В компании, когда я уходил, осталось активов на 15 млрд руб. Но, если в будущем все пройдет по сценарию Сбербанка и Банка Москвы, мы будем свидетелями того, что банки не получат ничего. Например, за бесценок проданы 5 тыс. га плантаций, которые стоят $75 млн. А в отчетности ВТБ показано, что за реализацию этих плантаций получено 600 млн руб. Это классическая история. Как сейчас грабят Тельмана [Исмаилова, 21 декабря суд признал его банкротом], так будут грабить JFC.
— Какие еще есть активы, кроме плантаций?
— Огромное количество складов, имущество, которое лежит на складах — в Новосибирске, Екатеринбурге, Самаре, Петербурге, Москве, Казани.
— Оценка в 15 млрд руб. была верна на какой момент?
— Она всегда в балансе была. Мы не вывели ничего, все, что было, мы передали.
— Если вы были убеждены, что бизнес можно спасти, то, наверное, предлагали банкам какие‑то схемы реструктуризации?
— Если бы JFC оставили в покое, она могла бы генерировать до 3,5 млрд руб. прибыли в год. Когда в марте 2012‑го я снова возглавил группу, состоялось собрание кредиторов в Райффайзенбанке. Сидели все банкиры, человек 20, я с [Германом] Грефом [главой Сбербанка] еще общался. И мы пришли с юристами, план реструктуризации обсуждаем. В этот момент вдруг заходят юристы Банка Москвы и пытаются мне вручить повестку в Лондонский суд. Это был переломный момент, разрушили все — на том собрание и закончилось.
Что им было предложено? Продажа всех краткосрочных активов на $150 млн [около 4,7 млрд руб. по среднему курсу ЦБ в 2012 году; сумма примерно соответствовала долгу перед Банком Москвы. — РБК] — это они бы сразу получили еще в 2012‑м, на счетах компании в тот момент были достаточно большие деньги, «дебеторка» шла. Это сейчас все исчезли, никто не платит, тогда можно было вернуть долги, пусть даже в течение 10‑летней реструктуризации. Я даже по размеру долга не торговался, не предлагал им по 30 или 50 копеек за доллар. Говорил: я признаю весь долг, не вопрос.

Что требуется:
**A.** Перепишите без изменений часть интервью об активах JFC, начиная со слов «В компании, когда» и заканчивая словами «какие‑то схемы реструктуризации?».
**B.** Допишите продолжение интервью об активах и долгах JFC, начав сразу после его последнего предложения.
Записи, приведенные далее, в работе не используются.

Выдержки из записей:
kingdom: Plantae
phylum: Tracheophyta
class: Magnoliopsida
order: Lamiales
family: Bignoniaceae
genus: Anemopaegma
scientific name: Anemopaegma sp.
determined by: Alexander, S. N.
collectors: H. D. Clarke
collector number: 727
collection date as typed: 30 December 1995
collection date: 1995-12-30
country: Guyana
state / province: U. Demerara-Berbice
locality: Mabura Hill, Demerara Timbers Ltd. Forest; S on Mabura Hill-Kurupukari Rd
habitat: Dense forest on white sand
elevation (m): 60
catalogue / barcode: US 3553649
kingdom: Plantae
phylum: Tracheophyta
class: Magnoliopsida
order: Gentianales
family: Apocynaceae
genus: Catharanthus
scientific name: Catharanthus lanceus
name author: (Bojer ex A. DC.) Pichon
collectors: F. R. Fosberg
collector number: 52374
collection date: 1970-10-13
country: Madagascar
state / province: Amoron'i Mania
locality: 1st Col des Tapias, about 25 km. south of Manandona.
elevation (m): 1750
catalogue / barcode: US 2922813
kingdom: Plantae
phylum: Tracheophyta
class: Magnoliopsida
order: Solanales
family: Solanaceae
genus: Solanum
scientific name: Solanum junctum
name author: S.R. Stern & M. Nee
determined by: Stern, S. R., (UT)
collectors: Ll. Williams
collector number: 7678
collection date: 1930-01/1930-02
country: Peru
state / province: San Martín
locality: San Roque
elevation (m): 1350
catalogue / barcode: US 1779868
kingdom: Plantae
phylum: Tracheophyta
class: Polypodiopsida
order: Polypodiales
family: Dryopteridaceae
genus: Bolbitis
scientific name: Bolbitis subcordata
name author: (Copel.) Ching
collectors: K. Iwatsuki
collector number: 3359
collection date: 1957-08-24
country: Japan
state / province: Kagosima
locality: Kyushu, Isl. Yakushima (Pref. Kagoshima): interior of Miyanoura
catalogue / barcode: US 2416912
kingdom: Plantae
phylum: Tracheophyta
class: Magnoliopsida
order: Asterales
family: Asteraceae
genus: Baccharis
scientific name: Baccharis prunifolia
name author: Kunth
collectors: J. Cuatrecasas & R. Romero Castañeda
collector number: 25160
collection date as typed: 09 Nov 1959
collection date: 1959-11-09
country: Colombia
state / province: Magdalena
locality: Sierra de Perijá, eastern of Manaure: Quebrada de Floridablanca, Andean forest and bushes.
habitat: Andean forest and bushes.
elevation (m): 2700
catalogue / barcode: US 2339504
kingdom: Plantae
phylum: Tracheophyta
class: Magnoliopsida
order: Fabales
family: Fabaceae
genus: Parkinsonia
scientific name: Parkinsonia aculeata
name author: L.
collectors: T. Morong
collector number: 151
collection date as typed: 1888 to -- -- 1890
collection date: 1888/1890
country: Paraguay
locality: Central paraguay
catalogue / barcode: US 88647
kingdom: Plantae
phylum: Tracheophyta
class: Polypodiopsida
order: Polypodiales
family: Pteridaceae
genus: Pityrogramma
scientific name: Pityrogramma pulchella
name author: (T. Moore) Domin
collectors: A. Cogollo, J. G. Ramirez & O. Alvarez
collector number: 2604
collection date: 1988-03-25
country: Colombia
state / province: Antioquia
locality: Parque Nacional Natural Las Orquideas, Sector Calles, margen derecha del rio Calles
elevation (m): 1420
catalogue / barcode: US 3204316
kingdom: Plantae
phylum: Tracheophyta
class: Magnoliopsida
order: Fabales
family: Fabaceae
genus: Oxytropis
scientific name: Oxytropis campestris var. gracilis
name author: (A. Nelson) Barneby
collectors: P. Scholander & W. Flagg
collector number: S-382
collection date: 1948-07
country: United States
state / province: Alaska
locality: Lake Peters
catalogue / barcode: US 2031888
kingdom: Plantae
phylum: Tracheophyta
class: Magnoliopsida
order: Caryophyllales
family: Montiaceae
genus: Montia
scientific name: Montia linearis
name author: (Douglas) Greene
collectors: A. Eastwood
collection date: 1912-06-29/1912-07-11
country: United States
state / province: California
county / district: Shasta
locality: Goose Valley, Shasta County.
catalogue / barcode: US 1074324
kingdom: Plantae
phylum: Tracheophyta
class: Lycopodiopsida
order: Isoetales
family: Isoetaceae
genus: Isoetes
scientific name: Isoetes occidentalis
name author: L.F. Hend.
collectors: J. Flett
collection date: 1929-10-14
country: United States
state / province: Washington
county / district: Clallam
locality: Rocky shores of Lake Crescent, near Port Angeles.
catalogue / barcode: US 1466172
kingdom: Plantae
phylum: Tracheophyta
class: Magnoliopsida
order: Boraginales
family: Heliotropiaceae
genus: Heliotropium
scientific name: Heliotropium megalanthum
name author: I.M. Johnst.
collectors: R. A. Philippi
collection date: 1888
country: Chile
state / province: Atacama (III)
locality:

Ответы по заданиям:
**A.**
В компании, когда я уходил, осталось активов на 15 млрд руб. Но, если в будущем все пройдет по сценарию Сбербанка и Банка Москвы, мы будем свидетелями того, что банки не получат ничего. Например, за бесценок проданы 5 тыс. га плантаций, которые стоят $75 млн. А в отчетности ВТБ показано, что за реализацию этих плантаций получено 600 млн руб. Это классическая история. Как сейчас грабят Тельмана [Исмаилова, 21 декабря суд признал его банкротом], так будут грабить JFC.
— Какие еще есть активы, кроме плантаций?
— Огромное количество складов, имущество, которое лежит на складах — в Новосибирске, Екатеринбурге, Самаре, Петербурге, Москве, Казани.
— Оценка в 15 млрд руб. была верна на какой момент?
— Она всегда в балансе была. Мы не вывели ничего, все, что было, мы передали.
— Если вы были убеждены, что бизнес можно спасти, то, наверное, предлагали банкам какие‑то схемы реструктуризации?

**B.**
Второй момент был очень важный — моя встреча с [Андреем] Костиным [президентом ВТБ, материнской организации для Банка Москвы] на Петербургском экономическом форуме в 2012‑м. Мы обо всем с ним договорились, были [Юрий] Соловьев [первый заместитель президента ВТБ], [Михаил] Кузовлев [бывший президент Банка Москвы], мы приняли решение, что будем выводить компанию из сложной ситуации, что они каким‑то образом будут вести переговоры со Сбербанком, возможно, долг у него выкупят.
Но потом произошел какой‑то разговор между Грефом и Костиным. После этого все закончилось.
— Возможно, Сбербанк и ВТБ конкурировали между собой за возврат денег? Опасались, что вы не расплатитесь со всеми?
— Может быть. Я думаю так: они уверены были, что у меня где‑то лежат деньги, они решили, что посадят меня, тогда я эти деньги отдам им и все. Классическая российская история. Не понимали, что если бы у меня были эти деньги, то я бы никогда не попал в эту ситуацию, потому что репутация, как девственность, ее потерять можно всего лишь один раз.
— Еще, возможно, они разозлились потому, что выдавали кредиты под честное ваше слово, без особых гарантий и должного оформления? Могло быть такое?
— Это чистое вранье. Компания выплатила проценты за все годы в размере $300 млн, у нас была безупречная кредитная история, рейтинг. Проблемы реально начались в тот момент, когда [бывший председатель совета директоров JFC Юлия] Захарова стала плохо себя чувствовать и отдала всю власть [экс-гендиректору JFC Андрею] Афанасьеву, который и убил компанию.
Да, я считаю, что своими действиями он просто погубил эту компанию. Потому что официальный убыток по итогам 2011 года оказался в размере 2,5 млрд руб.! За счет безумной закупки бананов, которых не нужно было столько закупать. Это все вранье, когда он говорит в Лондонском суде, что нельзя было остановить закупки. Можно было платить неустойки в $1–2 на коробку, чем терять по $10. Договоры позволяли.
— Его действия — это трагическая случайность или умысел?
— Я считаю, что он поступал как безумец абсолютный. Давая показания в Лондонском суде, он признался, что когда получал кредит в Банке Москвы, то уже понимал: компания не сможет его вернуть. Возможно, у него был план «Б» — что он останется с плантациями. Все убытки концентрировались именно на русском ЗАО «Группа Джей Эф Си», основная кредитная линия была на ней. А все эквадорские компании, промежуточные, были в нормальном состоянии, их Афанасьев сам же и контролировал.
— Но в документах на кредит стоят ваши подписи?
— Нет, один кредит был заверен факсимиле моим, второй — вообще не заверен.
— Как такое могло произойти?
— Когда я уходил из компании, она стоила $650 млн. Я им — Захаровой и Афанасьеву — подарил по 15%. В моем понимании я больше не занимался этим бизнесом, а они обязаны были мне деньги носить.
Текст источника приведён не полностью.